◆ **PROBLEM TO WORK ON**
From the data below, please reproduce exactly everything from the line that contains "Download Homer transcription" down to the line that contains "## Downloading hr38 Human Genome Annotation", with both ends included.

◆ **RECORDS TO USE**
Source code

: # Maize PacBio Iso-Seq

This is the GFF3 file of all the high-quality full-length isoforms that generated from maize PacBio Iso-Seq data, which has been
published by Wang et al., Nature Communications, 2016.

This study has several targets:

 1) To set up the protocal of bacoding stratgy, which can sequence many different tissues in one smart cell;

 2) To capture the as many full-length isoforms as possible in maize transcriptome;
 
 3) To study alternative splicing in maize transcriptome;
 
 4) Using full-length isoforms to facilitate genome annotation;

...

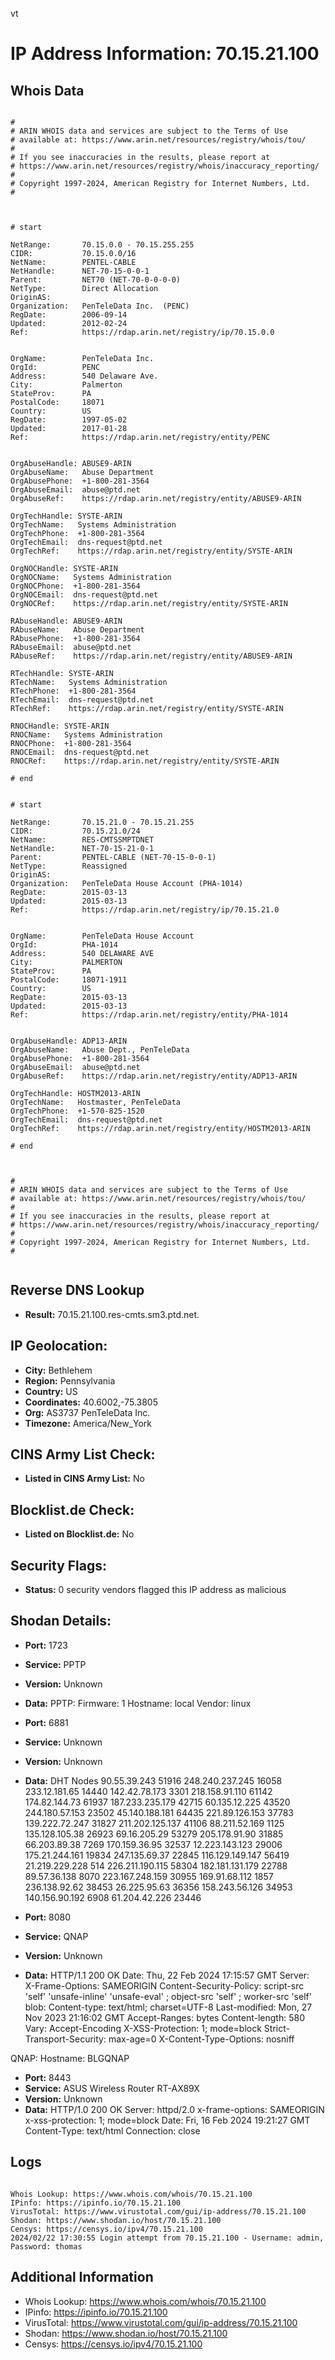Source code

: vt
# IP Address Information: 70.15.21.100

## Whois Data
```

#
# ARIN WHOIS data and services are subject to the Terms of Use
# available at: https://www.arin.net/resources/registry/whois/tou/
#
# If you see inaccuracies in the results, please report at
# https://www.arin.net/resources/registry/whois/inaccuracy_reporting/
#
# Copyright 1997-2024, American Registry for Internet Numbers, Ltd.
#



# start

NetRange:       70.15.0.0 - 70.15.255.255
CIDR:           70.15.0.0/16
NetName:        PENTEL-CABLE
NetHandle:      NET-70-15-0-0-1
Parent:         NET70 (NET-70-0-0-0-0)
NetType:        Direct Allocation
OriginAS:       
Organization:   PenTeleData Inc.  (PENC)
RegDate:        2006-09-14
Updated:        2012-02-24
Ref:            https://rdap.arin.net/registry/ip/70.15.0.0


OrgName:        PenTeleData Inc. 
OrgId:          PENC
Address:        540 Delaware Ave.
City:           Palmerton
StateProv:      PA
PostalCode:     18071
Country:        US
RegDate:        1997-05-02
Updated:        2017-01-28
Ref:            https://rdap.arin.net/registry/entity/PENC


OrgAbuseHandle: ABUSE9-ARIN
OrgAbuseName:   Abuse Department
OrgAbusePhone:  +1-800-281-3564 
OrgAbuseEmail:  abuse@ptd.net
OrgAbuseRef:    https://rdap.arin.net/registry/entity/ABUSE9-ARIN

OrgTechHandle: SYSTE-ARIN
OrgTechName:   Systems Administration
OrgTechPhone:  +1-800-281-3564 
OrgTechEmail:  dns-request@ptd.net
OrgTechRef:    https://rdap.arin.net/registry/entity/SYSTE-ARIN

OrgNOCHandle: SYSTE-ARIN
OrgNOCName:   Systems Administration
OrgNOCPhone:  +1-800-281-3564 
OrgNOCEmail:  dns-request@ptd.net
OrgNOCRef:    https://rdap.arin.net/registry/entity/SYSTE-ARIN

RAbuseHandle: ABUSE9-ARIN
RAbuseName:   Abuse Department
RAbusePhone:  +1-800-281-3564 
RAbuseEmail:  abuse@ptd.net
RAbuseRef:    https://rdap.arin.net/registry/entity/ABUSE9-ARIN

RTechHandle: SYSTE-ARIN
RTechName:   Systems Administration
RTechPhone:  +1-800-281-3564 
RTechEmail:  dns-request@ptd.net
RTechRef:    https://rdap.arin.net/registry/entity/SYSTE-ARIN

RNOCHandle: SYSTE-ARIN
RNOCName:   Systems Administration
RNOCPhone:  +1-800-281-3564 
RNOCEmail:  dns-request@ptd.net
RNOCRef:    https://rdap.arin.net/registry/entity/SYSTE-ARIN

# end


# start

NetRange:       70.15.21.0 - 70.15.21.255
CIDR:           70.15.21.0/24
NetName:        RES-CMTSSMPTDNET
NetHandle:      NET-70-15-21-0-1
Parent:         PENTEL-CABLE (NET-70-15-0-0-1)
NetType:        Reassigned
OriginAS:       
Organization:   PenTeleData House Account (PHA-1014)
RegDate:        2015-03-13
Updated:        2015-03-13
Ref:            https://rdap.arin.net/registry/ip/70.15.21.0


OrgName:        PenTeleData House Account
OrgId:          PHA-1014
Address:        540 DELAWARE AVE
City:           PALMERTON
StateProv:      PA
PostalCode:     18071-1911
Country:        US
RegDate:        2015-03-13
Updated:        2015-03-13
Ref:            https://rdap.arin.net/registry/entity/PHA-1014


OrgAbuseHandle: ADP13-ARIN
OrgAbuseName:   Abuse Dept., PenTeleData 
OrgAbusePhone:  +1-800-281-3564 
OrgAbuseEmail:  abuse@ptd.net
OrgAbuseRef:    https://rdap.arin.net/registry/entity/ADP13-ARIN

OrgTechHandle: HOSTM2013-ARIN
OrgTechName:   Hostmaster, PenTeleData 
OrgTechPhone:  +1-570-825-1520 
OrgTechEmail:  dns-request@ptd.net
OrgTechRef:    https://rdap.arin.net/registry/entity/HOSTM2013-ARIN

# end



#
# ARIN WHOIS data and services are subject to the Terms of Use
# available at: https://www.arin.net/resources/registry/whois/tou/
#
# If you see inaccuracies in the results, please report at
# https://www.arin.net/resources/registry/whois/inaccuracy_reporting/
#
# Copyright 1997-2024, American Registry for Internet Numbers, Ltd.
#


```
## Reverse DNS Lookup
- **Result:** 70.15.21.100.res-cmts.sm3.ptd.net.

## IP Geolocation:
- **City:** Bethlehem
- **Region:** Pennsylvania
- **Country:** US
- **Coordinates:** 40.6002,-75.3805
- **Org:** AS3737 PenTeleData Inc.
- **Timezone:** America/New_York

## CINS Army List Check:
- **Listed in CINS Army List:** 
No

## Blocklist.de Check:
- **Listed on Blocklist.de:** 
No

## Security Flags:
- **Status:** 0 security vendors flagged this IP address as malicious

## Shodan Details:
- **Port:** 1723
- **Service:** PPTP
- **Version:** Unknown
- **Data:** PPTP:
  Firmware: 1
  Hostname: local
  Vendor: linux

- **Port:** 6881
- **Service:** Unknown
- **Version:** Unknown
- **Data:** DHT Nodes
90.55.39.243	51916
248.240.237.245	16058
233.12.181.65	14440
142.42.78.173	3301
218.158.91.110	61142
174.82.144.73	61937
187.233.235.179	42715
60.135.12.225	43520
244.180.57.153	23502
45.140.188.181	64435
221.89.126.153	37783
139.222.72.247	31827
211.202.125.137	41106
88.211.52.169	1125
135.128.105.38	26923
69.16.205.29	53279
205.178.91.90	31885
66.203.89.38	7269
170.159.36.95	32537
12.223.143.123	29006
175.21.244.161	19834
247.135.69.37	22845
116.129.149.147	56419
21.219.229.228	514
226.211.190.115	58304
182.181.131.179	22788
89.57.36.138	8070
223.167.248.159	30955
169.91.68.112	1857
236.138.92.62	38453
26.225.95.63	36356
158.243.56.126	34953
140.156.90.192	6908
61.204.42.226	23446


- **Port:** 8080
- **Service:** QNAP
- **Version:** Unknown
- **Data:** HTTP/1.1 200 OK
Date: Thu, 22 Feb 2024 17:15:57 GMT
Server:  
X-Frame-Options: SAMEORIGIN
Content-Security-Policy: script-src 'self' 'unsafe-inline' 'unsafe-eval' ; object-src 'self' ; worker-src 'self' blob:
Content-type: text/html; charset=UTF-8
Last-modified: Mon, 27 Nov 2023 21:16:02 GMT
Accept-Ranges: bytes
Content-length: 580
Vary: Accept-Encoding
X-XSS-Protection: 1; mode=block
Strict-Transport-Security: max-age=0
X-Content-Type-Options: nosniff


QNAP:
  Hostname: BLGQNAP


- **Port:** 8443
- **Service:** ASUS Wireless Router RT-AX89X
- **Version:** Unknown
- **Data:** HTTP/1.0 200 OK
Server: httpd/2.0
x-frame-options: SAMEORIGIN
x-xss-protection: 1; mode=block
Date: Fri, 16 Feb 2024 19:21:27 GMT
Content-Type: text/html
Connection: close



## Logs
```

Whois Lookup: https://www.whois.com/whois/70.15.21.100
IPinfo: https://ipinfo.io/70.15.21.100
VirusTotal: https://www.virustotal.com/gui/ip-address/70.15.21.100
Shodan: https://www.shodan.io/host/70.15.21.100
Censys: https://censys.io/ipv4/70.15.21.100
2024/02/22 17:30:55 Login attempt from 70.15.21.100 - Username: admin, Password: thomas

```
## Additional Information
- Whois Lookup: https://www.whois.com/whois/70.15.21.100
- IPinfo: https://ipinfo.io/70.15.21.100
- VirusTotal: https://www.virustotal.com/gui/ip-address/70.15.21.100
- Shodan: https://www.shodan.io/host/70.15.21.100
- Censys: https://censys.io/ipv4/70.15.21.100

==

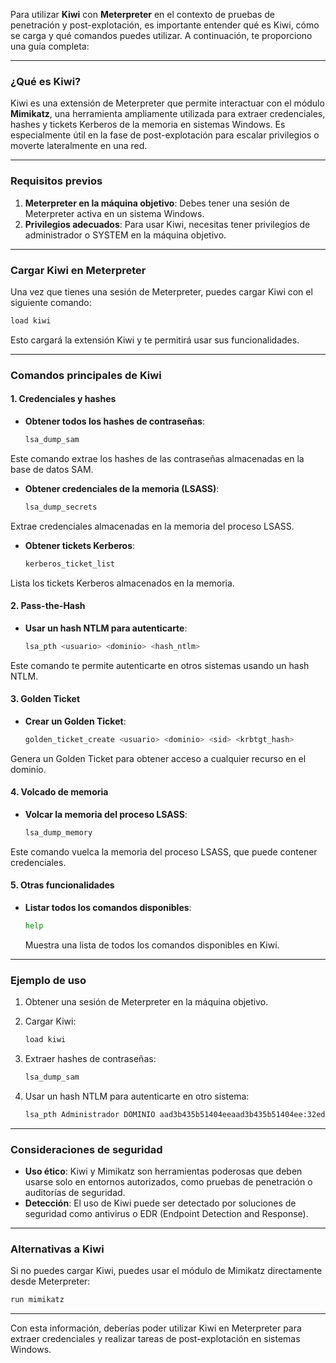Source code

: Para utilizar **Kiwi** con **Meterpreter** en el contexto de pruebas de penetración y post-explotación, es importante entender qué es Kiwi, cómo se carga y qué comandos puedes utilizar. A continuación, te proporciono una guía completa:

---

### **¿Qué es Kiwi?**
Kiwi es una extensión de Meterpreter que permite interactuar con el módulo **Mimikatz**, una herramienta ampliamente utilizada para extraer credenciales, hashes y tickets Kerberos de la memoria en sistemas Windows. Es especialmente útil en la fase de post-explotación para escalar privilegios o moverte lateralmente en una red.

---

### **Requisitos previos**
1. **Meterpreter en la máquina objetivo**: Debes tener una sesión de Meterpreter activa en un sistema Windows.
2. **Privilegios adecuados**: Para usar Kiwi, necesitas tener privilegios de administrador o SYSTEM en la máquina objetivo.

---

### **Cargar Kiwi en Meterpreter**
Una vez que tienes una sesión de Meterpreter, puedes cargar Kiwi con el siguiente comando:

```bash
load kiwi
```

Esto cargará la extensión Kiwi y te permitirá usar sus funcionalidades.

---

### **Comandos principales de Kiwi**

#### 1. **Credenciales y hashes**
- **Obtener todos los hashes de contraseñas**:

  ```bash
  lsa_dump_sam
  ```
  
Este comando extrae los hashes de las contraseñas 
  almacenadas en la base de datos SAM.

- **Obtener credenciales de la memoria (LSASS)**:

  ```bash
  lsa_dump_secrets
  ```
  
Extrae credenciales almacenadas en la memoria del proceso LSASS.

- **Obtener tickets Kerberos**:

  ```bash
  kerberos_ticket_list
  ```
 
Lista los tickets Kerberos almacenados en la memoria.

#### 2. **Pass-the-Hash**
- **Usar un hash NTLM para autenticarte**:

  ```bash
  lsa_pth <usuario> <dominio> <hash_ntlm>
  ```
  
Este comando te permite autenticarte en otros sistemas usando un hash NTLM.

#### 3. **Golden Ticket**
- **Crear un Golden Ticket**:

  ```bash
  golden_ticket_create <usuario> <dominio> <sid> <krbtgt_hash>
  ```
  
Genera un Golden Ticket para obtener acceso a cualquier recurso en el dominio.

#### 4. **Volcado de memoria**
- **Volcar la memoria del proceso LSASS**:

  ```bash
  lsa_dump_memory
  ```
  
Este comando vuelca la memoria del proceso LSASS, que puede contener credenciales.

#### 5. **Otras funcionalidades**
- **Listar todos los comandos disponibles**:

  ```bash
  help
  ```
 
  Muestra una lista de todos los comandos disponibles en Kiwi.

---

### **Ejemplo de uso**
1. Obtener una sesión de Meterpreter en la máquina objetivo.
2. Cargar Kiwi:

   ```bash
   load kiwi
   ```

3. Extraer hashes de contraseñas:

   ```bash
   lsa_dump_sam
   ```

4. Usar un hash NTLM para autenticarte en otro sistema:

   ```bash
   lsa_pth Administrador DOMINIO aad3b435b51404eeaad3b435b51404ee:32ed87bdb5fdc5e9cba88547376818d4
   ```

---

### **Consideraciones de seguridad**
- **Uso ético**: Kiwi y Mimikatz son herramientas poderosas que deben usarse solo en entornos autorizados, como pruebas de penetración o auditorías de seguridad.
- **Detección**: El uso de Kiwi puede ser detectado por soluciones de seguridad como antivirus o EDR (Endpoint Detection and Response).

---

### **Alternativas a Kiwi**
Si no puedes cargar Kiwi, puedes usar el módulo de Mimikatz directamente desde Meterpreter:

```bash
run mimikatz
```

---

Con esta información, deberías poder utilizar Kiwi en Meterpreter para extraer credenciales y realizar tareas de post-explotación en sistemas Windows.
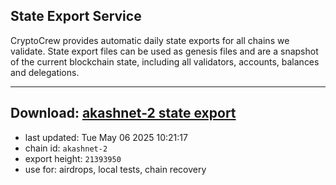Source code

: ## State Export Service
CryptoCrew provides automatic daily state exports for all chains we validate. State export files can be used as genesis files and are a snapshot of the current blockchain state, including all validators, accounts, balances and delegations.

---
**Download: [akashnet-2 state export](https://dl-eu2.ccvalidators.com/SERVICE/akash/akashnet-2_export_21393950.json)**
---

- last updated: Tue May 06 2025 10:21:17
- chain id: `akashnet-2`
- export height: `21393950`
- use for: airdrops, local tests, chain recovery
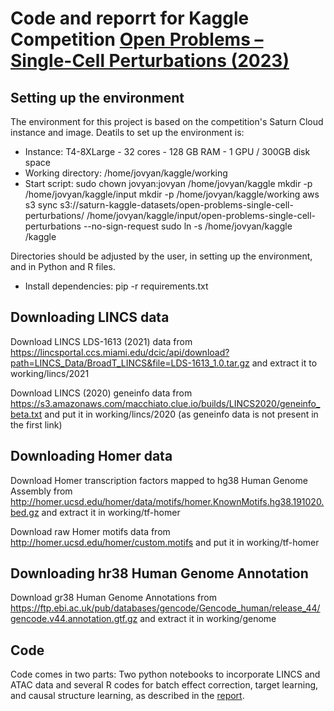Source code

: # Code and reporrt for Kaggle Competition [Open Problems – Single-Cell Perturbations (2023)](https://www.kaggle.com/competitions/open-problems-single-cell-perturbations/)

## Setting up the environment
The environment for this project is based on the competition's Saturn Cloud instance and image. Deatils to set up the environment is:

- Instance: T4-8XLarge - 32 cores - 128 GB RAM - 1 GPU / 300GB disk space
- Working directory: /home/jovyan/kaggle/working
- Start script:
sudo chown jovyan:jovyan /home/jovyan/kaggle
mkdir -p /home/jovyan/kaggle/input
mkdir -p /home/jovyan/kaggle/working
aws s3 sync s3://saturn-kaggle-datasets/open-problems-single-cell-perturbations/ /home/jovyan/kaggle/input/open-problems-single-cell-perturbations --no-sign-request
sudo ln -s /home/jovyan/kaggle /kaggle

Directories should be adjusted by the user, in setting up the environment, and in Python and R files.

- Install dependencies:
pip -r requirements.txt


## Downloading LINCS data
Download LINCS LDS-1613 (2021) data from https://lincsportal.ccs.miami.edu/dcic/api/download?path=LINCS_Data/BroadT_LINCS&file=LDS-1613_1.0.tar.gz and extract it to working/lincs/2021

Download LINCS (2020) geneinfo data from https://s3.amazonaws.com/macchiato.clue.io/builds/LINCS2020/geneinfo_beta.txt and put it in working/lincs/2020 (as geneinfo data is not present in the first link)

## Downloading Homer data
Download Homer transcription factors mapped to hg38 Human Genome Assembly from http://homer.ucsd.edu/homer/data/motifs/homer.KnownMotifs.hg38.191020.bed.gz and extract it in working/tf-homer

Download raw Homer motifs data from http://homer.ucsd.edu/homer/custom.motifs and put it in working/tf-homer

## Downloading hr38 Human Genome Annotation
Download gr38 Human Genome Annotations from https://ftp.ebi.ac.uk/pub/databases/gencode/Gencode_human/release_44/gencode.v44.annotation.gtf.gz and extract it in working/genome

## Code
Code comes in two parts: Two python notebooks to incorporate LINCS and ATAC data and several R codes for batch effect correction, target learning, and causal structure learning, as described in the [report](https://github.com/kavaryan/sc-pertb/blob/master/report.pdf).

◆ **PROBLEM SOLUTION**
Download Homer transcription factors mapped to hg38 Human Genome Assembly from http://homer.ucsd.edu/homer/data/motifs/homer.KnownMotifs.hg38.191020.bed.gz and extract it in working/tf-homer

Download raw Homer motifs data from http://homer.ucsd.edu/homer/custom.motifs and put it in working/tf-homer

## Downloading hr38 Human Genome Annotation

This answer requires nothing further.